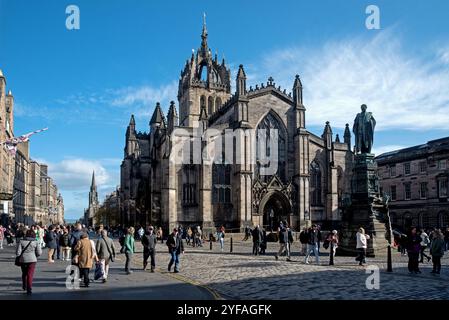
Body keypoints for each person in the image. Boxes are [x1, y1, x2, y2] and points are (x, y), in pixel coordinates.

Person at [16, 230, 42, 295]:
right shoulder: (36, 241)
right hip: (32, 260)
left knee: (24, 273)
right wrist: (35, 256)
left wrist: (21, 255)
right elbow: (39, 252)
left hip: (23, 259)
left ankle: (24, 286)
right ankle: (29, 289)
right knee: (30, 274)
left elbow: (18, 252)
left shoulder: (21, 241)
++++
TASK DIRECTIONS: Find every line in the records that has the word "left". Copy those lines.

RESPONSE BELOW:
left knee: (24, 273)
left wrist: (21, 255)
left hip: (23, 259)
left ankle: (24, 286)
left elbow: (18, 252)
left shoulder: (21, 241)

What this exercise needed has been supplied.